No entanto, as cênicas competições náuticas mundo afora ou qualquer outro lugar que esse apaixonado pelo mar tenha velejado ou se aventurado em lanchas não superam o amor que ele tem pelas águas do seu Estado. “Aprendi a velejar na Baía de Guaratuba, um lugar lindo e, acredite, pouco descoberto”, diz.  “O lugar mais bonito para velejar é aquele em que você se sente bem e feliz.” Ele cita também seu amor pela Baía de Paranaguá, por Angra dos Reis e suas ilhas que salpicam pelo mar azul e, claro, o litoral de Santa Catarina, como Porto Belo e a praia do Cachadaço. De Santa Catarina, só guarda uma mágoa: que as pontes Colombo Salles e Pedro Ivo tenham exterminado o potencial de Florianópolis para receber grandes eventos náuticos. “Construídas muito baixas, impedem que veleiros e barcos grandes passem por ali.”

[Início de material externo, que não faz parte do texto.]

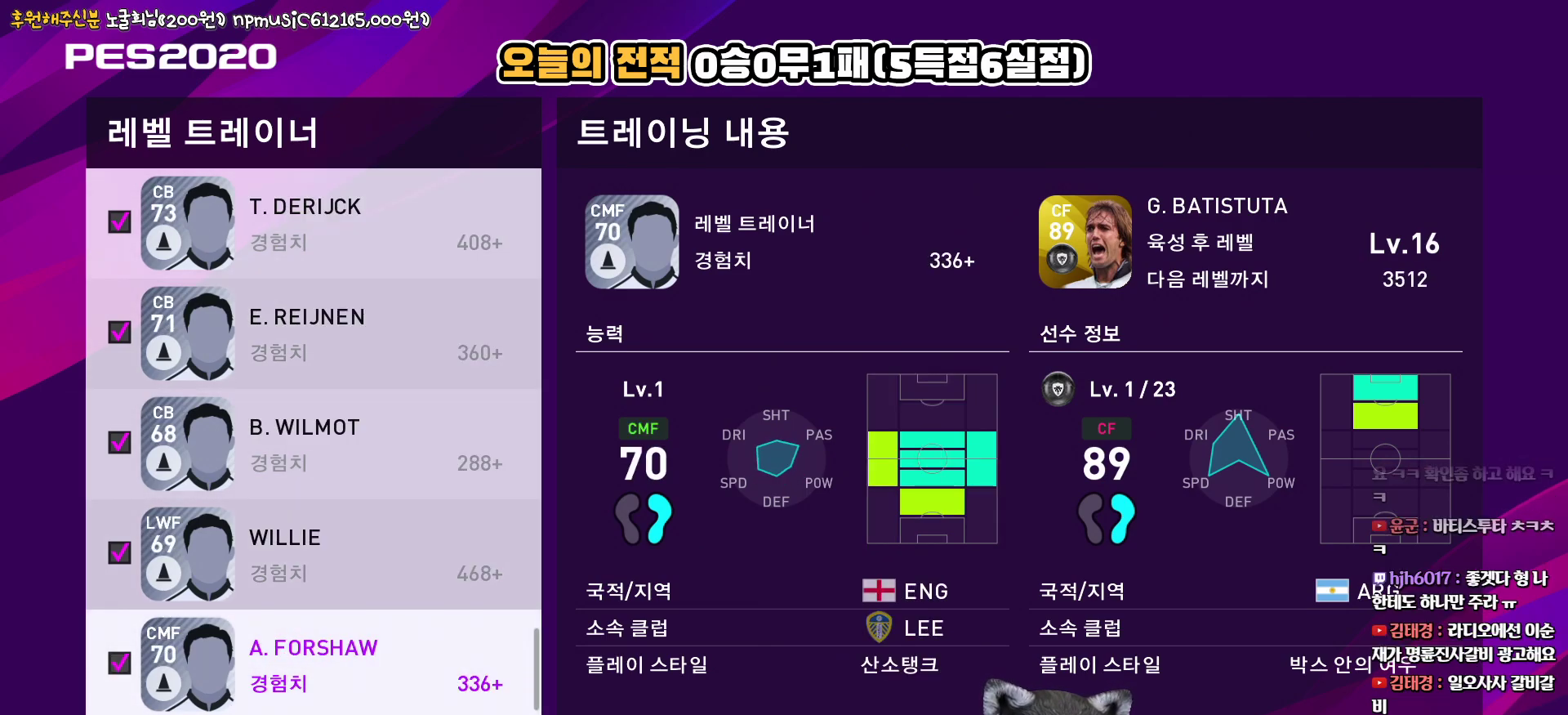
{"buttons": ["CIRCLE"], "left_stick": "center", "right_stick": "center", "events": [[67, "DPAD_DOWN", "down"], [150, "CIRCLE", "down"], [167, "DPAD_DOWN", "up"], [267, "CIRCLE", "up"], [317, "DPAD_DOWN", "down"], [417, "CIRCLE", "down"], [417, "DPAD_DOWN", "up"]]}
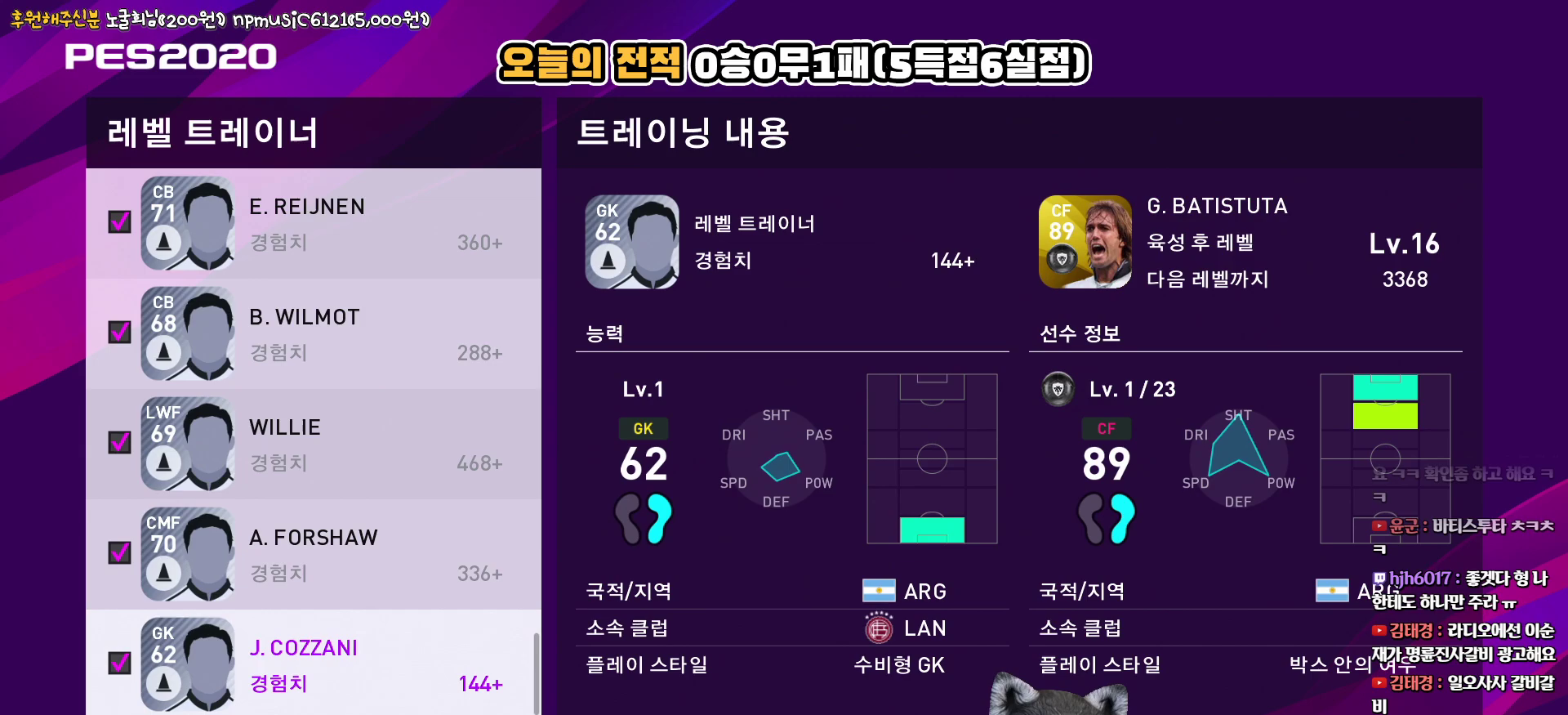
{"buttons": ["CIRCLE"], "left_stick": "center", "right_stick": "center", "events": [[50, "CIRCLE", "up"], [67, "DPAD_DOWN", "down"], [167, "CIRCLE", "down"], [167, "DPAD_DOWN", "up"], [283, "CIRCLE", "up"], [350, "DPAD_DOWN", "down"], [450, "CIRCLE", "down"], [450, "DPAD_DOWN", "up"]]}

Fora da água, Ernani divide seu tempo em trabalho, trabalho e trabalho. Seu único hobby é mesmo no mar, navegando com barcos à vela ou motor. Portanto, quando não está nele fica no movimento para ganhar a vida.  Esta entrevista, por exemplo, foi interrompida várias vezes para que ele pudesse atender seus compromissos profissionais.  Atualmente vem pouco a Curitiba, mas quando vem, acompanhado da esposa – o único filho mora nos Estados Unidos –, dedica-se quase que exclusivamente aos amigos e à família. E mata as saudades dos cardápios do Île de France e do Bar Palácio, duas instituições curitibanas.

Ao final da entrevista, revendo a trajetória desse curitibano – que aos 13 anos tinha um barco que só boiava e estragava e, décadas depois, é simplesmente o criador do maior evento náutico da América Latina – eu me perguntava: qual seria seu sonho de consumo? Nem barco, nem carro, nem helicóptero… “Meu maior sonho de consumo é ter mais tempo. Tempo para estar no mar.”